SUPPLIED ENTRIES:
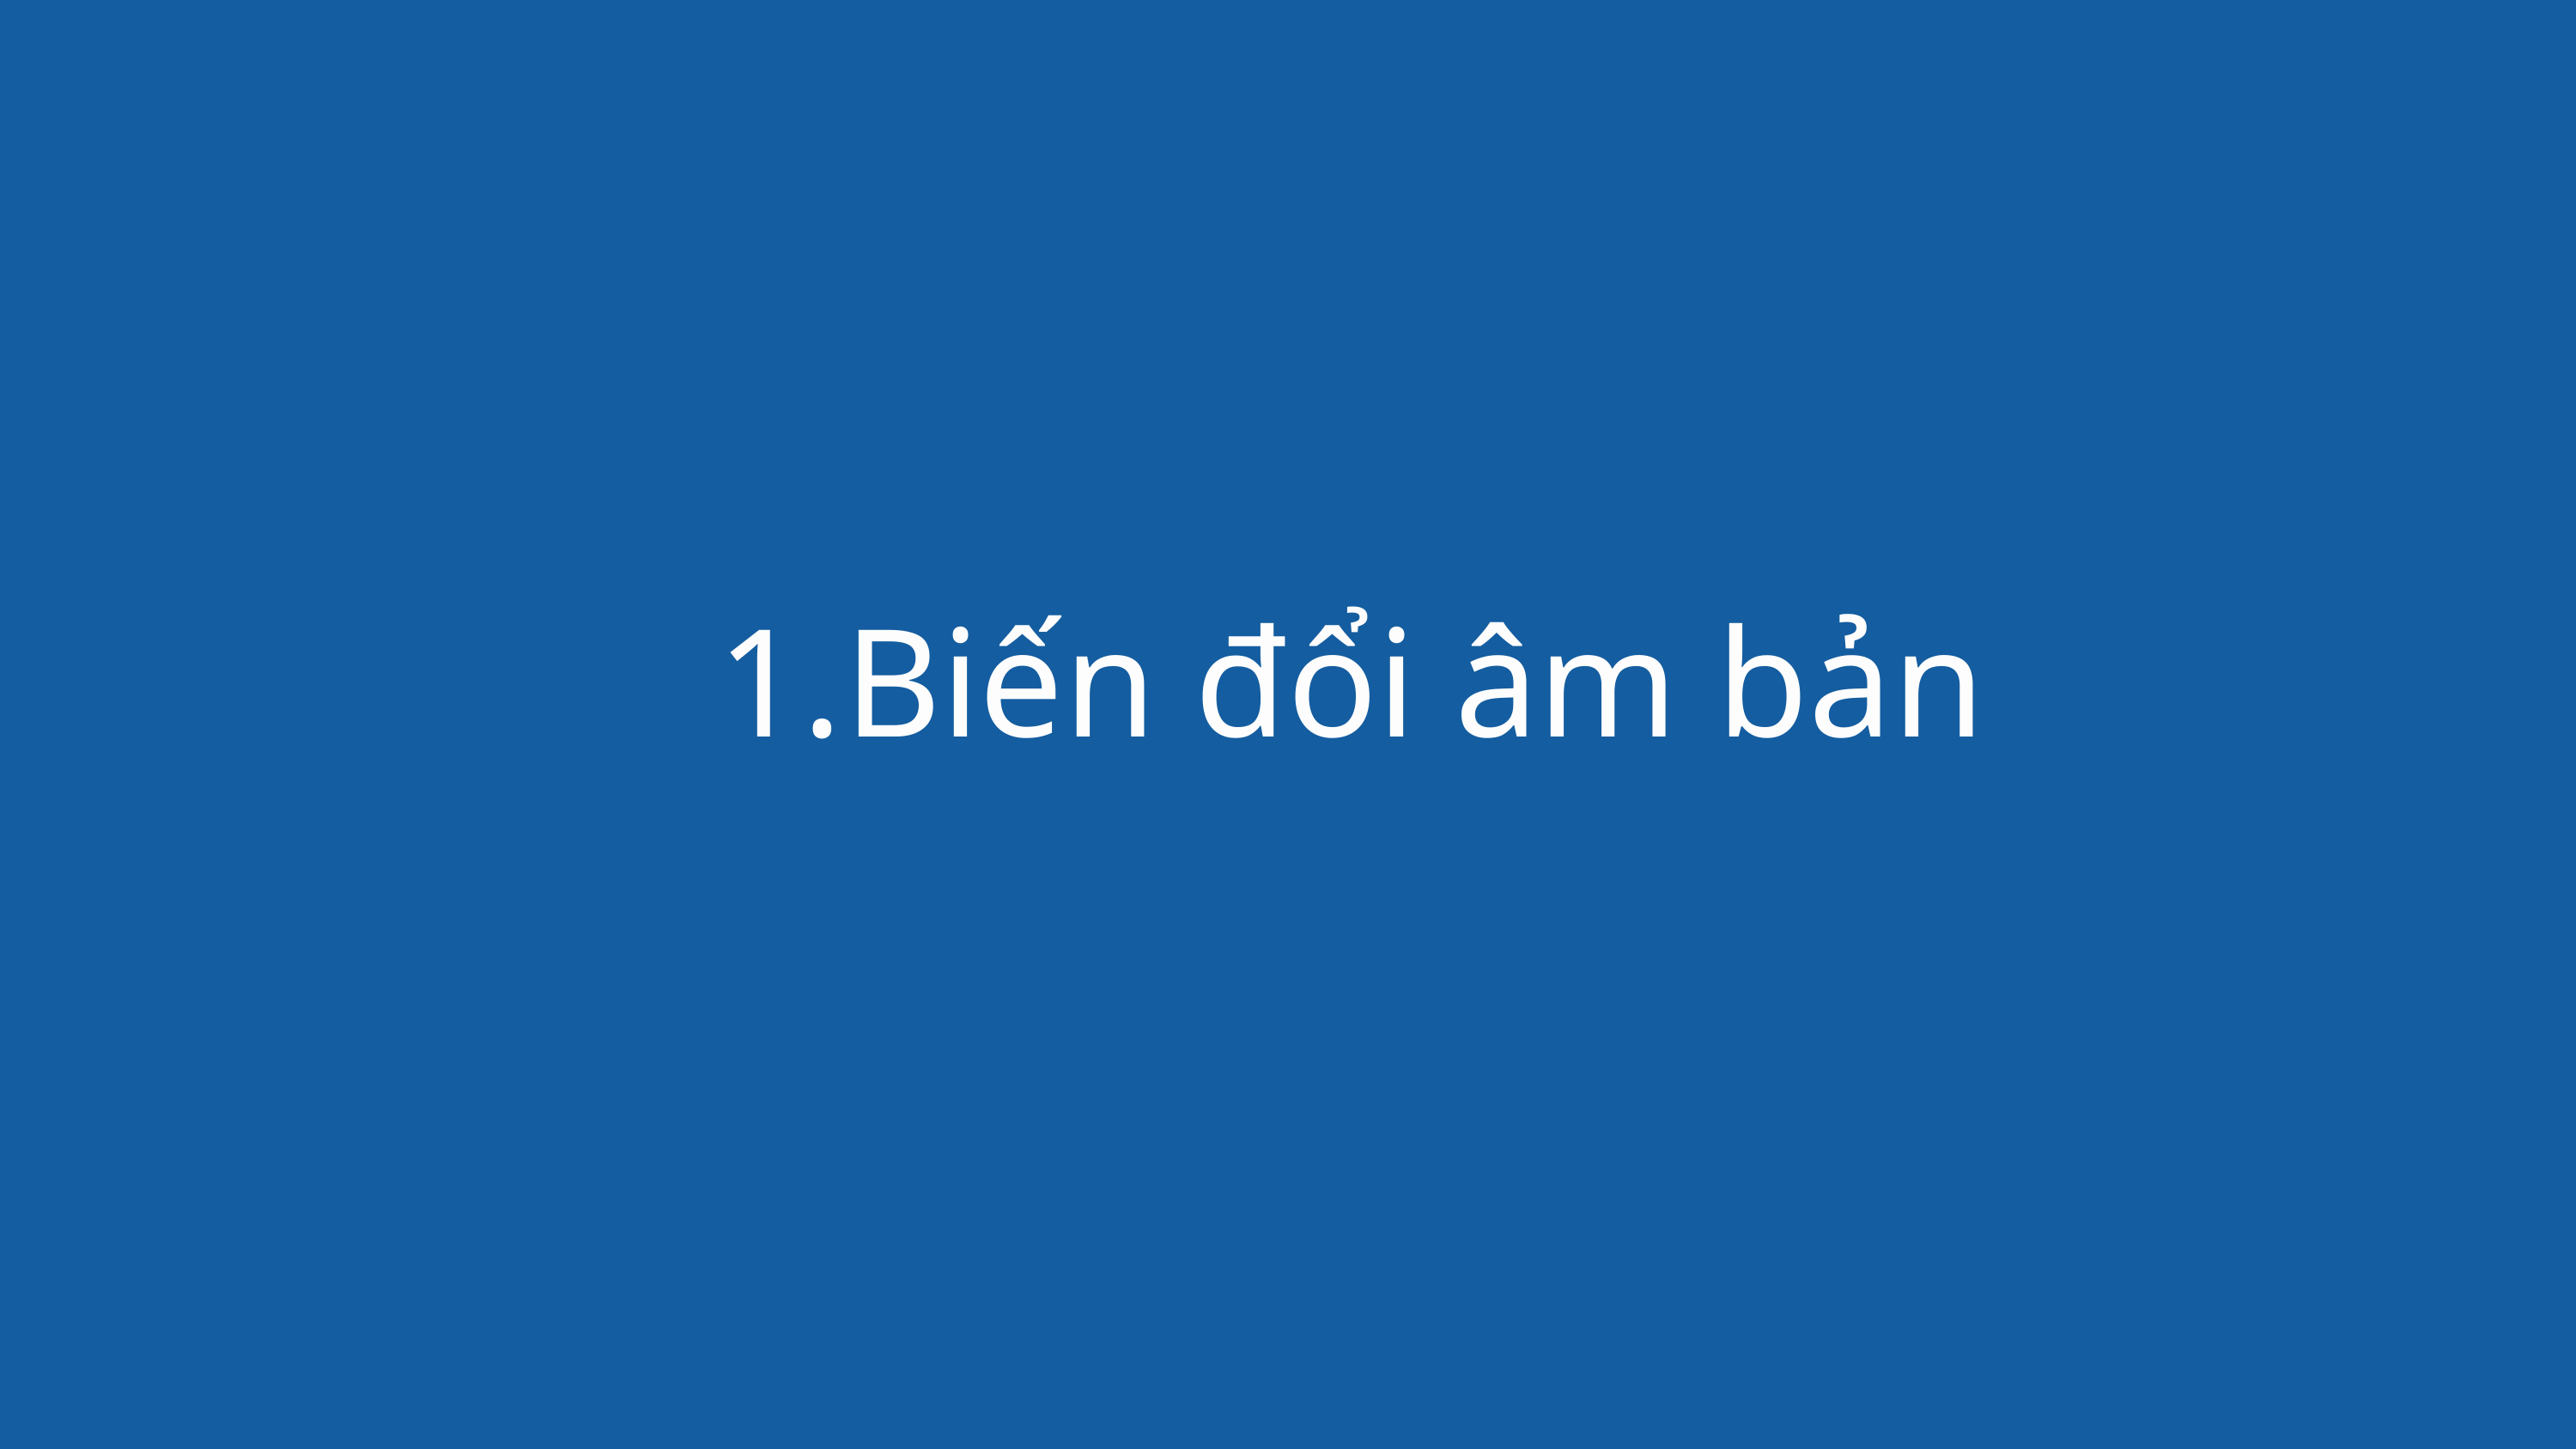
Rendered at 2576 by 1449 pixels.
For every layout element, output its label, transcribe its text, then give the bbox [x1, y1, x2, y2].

---

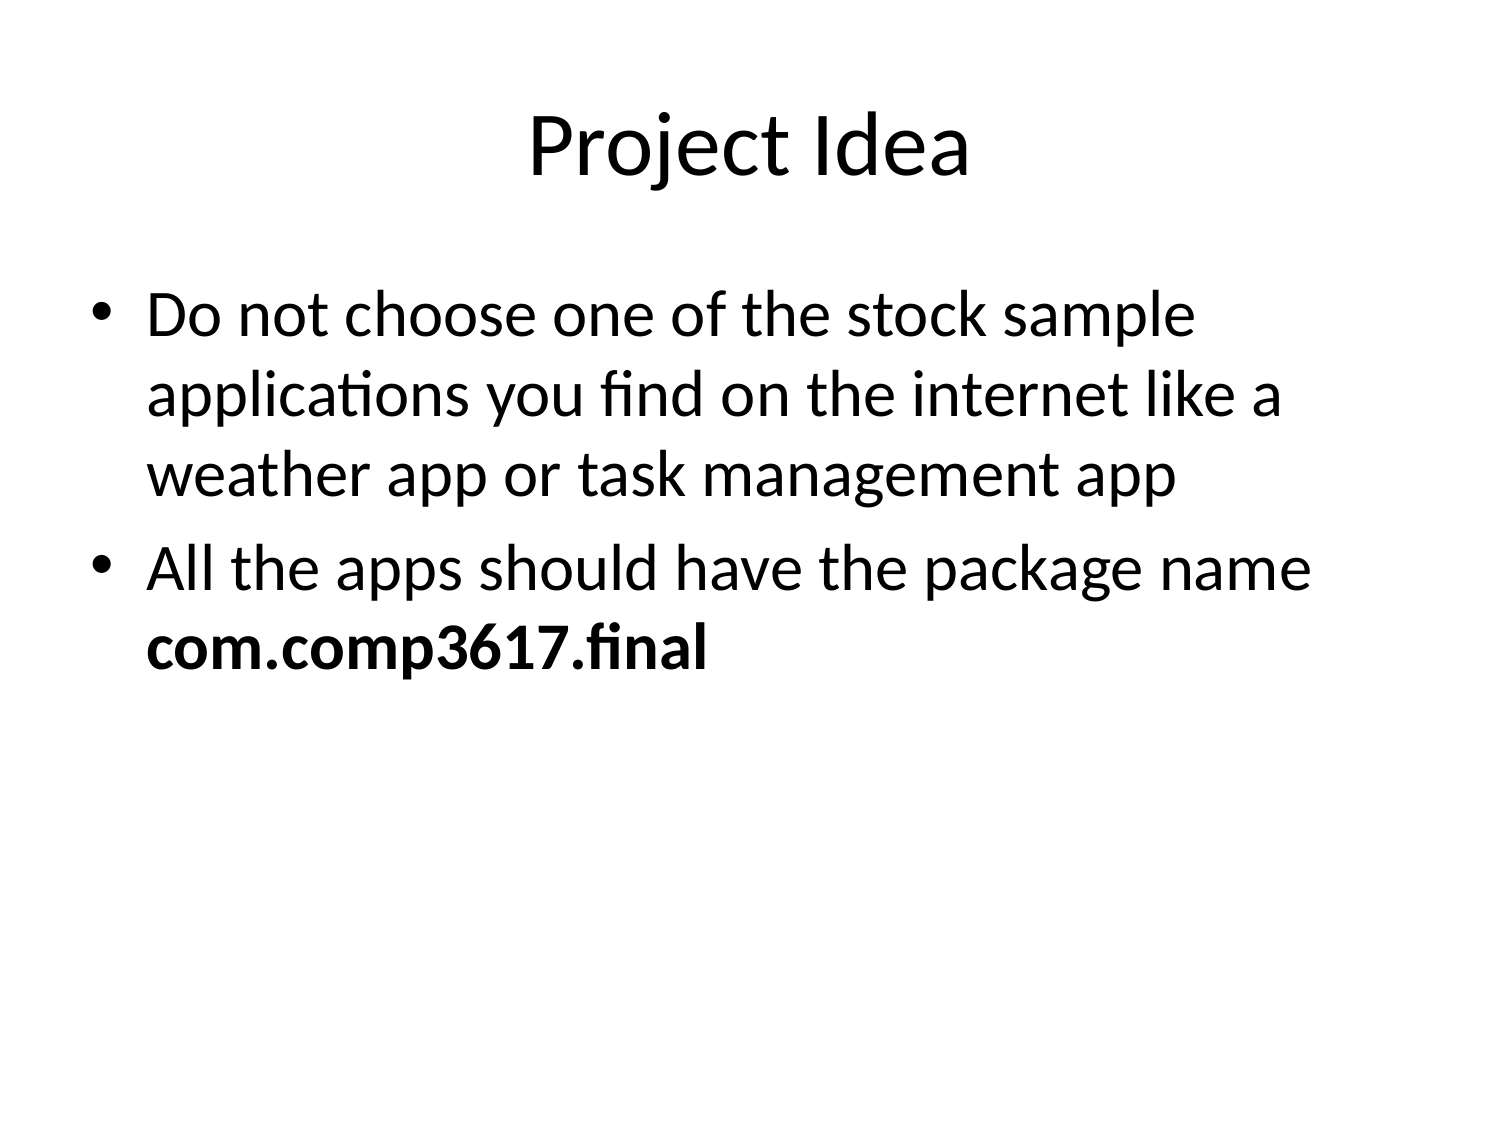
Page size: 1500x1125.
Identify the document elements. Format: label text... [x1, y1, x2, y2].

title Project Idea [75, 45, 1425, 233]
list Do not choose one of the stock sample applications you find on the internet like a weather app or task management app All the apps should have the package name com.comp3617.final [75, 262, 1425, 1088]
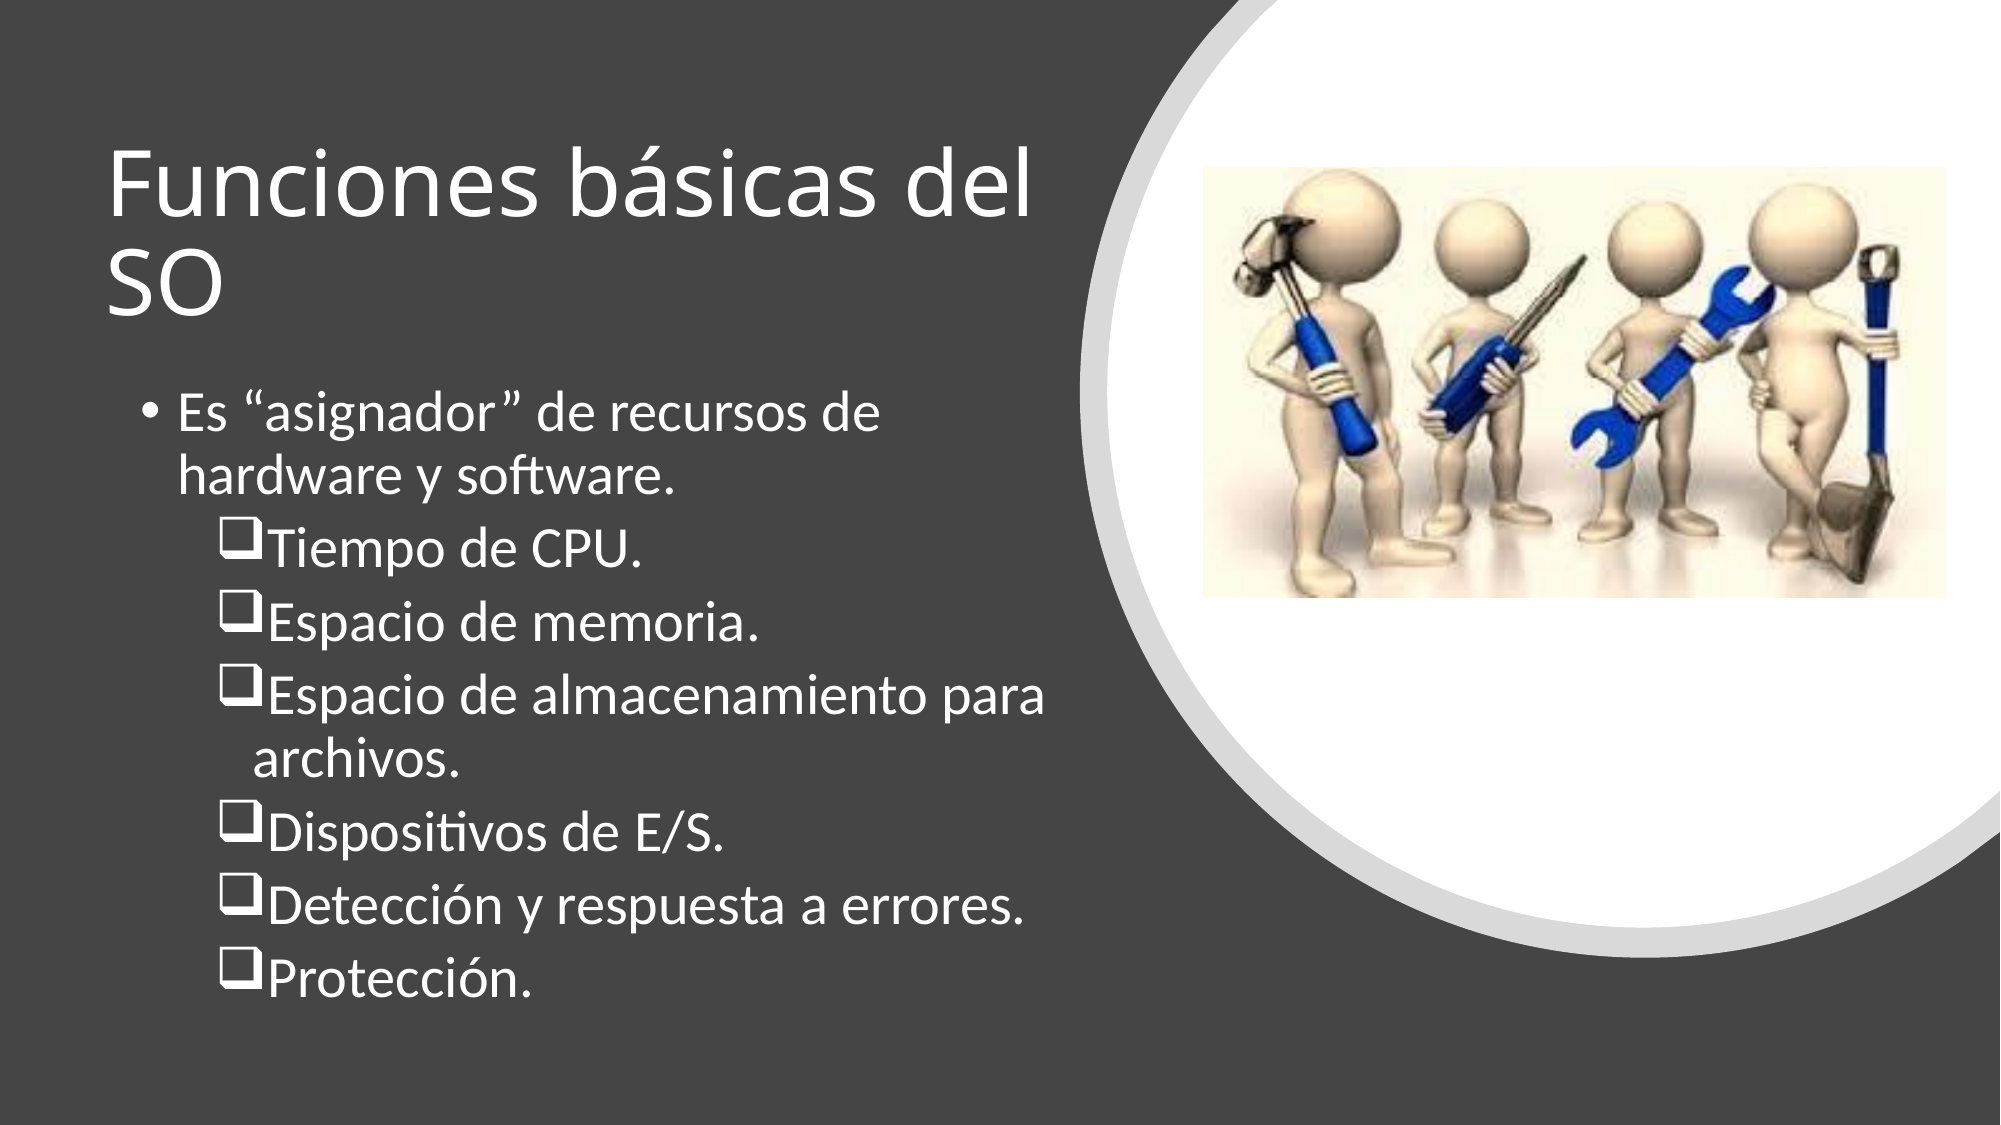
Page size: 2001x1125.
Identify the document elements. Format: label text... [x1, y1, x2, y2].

* * *

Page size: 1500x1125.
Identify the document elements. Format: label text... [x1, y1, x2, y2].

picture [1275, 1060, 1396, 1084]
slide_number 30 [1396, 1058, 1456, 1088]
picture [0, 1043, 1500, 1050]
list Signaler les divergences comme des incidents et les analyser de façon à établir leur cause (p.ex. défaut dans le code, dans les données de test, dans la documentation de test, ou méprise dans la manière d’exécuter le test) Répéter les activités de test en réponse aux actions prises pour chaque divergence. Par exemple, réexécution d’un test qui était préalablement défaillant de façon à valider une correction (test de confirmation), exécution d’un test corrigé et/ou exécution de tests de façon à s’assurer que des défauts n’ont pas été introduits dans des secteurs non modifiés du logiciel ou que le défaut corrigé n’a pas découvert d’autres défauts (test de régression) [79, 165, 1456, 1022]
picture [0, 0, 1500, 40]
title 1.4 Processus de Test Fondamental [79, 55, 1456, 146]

INSTRUCTIONS FOR THE TASK:
What do the lines above say from the one containing "Rendered at 2576 by 1449 pixels." down to the one containing "For every layout"? Return them exactly, both end lines included, and only them.

RESPONSE FOR THIS EXERCISE:
Rendered at 2576 by 1449 pixels.
For every layout element, output its label, transcribe its text, then give the bbox [x1, y1, x2, y2].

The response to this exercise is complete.